A group of heroic schoolchildren rescued a man from certain death when they spotted him lying in a stream under some brambles.
The quick thinking kids, all aged between 11 and 13, have been recognised for their bravery after they made sure the man – who was unconscious and suffering from hypothermia – got the help he needed in hospital .
Aiden Millar, Seline Presti, Georgia Bagnall, Harry Gill, and Ollie Pool were walking to Clayton Hall Academy, near Stoke-on-Trent, in November last year when they saw what seemed to be a cluster of rubbish bags in the stream.
After taking a closer look, the youngsters realised it looked like a body and decided to stop and try and get help
Aiden called his father while Ollie tried flagging down passing adults and Harry dialled 999.
Aiden told Stoke-on-Trent Live : "I got butterflies in my stomach when I realised it was a person, and when I went over I thought it was just going to be a bag of rubbish.
"On closer look I discovered it was a man and I thought he was dead. He groaned and it turned out he was still alive.
"I called my dad and he told me it could have been a Guy Fawkes dummy, but I sent him a picture on my phone. When I found him I was really shocked and just didn't know what to do."
Ollie added: "As we got closer we saw the arms, body and face.

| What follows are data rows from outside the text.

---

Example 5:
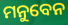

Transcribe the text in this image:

ମନୁବେନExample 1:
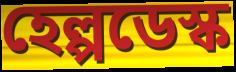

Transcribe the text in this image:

হেল্পডেস্ক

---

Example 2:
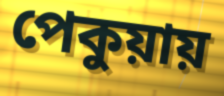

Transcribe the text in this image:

পেকুয়ায়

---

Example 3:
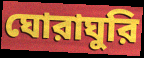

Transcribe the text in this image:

ঘোরাঘুরি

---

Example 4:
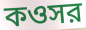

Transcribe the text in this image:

কওসর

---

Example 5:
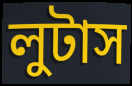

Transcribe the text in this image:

লুটাসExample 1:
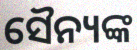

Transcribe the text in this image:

ସୈନ୍ୟଙ୍କ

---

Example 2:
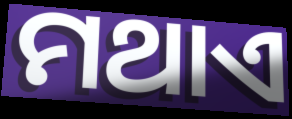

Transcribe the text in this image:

ମଥାଏ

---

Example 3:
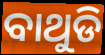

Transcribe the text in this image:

ବାଥୁଡି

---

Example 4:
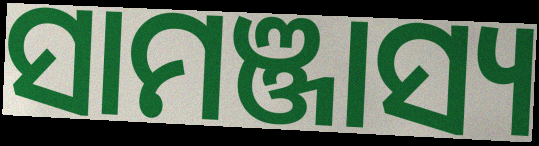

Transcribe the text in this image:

ସାମଞ୍ଜାସ୍ୟ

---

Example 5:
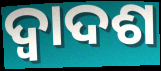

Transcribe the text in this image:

ଦ୍ଵାଦଶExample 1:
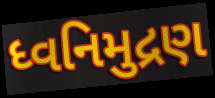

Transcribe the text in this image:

ધ્વનિમુદ્રણ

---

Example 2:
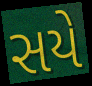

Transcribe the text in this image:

સયે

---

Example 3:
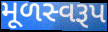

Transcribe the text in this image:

મૂળસ્વરૂપ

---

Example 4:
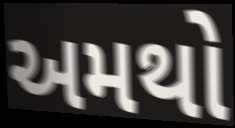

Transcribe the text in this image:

અમથો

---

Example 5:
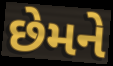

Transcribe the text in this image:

છેમને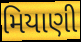
મિયાણી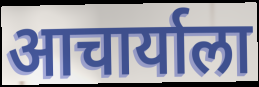
आचार्यालाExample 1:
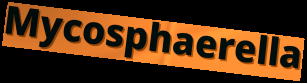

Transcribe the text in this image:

Mycosphaerella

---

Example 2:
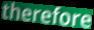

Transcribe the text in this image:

therefore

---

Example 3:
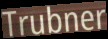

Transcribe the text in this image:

Trubner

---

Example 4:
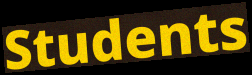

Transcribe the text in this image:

Students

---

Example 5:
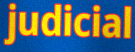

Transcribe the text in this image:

judicial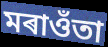
মৰাওঁতা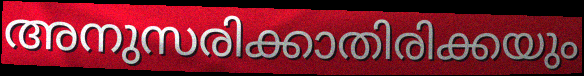
അനുസരിക്കാതിരിക്കയുംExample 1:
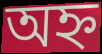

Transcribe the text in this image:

অহ্ন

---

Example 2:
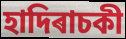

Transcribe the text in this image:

হাদিৰাচকী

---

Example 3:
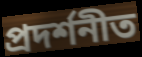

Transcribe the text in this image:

প্ৰদৰ্শনীত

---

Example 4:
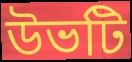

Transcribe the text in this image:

উভটি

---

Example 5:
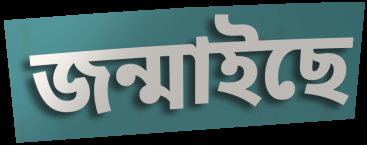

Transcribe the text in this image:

জন্মাইছে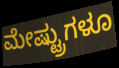
ಮೇಷ್ಟ್ರುಗಳೂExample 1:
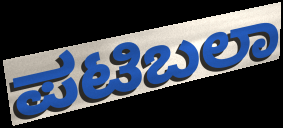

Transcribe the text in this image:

ಪಟಿಬಲಾ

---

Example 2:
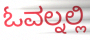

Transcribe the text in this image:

ಓವಲ್ನಲ್ಲಿ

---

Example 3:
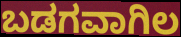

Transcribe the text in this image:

ಬಡಗವಾಗಿಲ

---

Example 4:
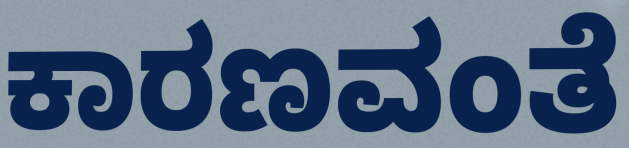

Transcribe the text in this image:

ಕಾರಣವಂತೆ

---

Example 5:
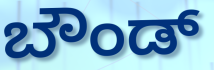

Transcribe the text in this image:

ಬೌಂಡ್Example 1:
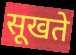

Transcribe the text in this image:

सूखते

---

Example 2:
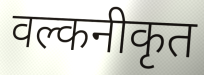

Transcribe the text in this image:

वल्कनीकृत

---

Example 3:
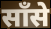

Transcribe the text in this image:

साँसे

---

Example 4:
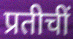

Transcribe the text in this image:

प्रतीचीं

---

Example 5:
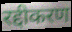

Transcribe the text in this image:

रद्दीकरण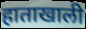
हाताखाली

We panicked and asked older students to call the police for us.
"It's good that we managed to help this man out, and it's nice that everyone has now been congratulating us for what we did.
Harry said: "We saw Ollie and Aiden who had noticed something in the river first. They called us over and then we saw what had happened, so I called the police and when they turned up we went to school.
"At first I didn't really know what it was but then we realised it was serious enough to call 999. We went to school and told them what had happened straight away.
"I was shocked and a bit upset because I'd never witnessed anything like that before but it feels good to have helped save someone's life."
The three boys have now been awarded the highly-respected Royal Humane Society Certificates of Commendation for their actions in what organisers called a "life and death" situation.
Andrew Chapman, secretary of the Royal Humane Society, said: "Schoolboys are naturally an inquisitive breed. Thank goodness. But for their inquisitiveness the man who had fallen face down in the water would not have been found and would certainly have died.
“As it is they raised the alarm, he was found in the nick of time, and went on to recover from his ordeal. This was a life and death situation and the three boys were true heroes. They richly deserve the awards they are to receive.”
Also involved in the rescue were Georgia Bagnall and Selina Prestin, both 13, who had been walking with Harry when they came across Ollie and Aiden staring at the brook.
Georgia said: "I looked and didn't know what it was, but then I looked a bit more and realised it was a body. I was shocked because I'd never seen anything like that before."
Selina said: "I instantly called Georgia's mum as mine was at work, and Harry called for an ambulance and then we went to school.
"The school have been very supportive because I was quite shaken up after, but we all supported each other as friends and I'm proud that we helped to save someone's life."
Officers discovered a 40-year-old man from Stoke-on-Trent at the scene. He was unconscious and suffering from hypothermia, and was rushed to hospital where he was put in a medically-induced coma before regaining consciousness 24-hours later.
He went on to make a full recovery.
All five pupils have also been put forward in for the local newspaper's awards, while the school is also recognising their bravery.
Ollie's mum, Catherine Pool, said all the parents are proud of their children.
She said: "It's not something you would expect so close to home. I'm very proud of them.
"Ollie went to school straight away afterwards but they called me saying he was in shock and I needed to pick him up."
Principal Caty Reid said: "Our team of leaders supported them and made sure they felt calm and had done all of the right things, which they had, and we are of course incredibly proud of them.
"This year we've launched our Principal's Award which has three levels – bronze, silver and gold. The gold award is for students who have gone above and beyond and we felt that possibly saving somebody's life was worthy of a gold. The five pupils are the first and only ones to have received it so far."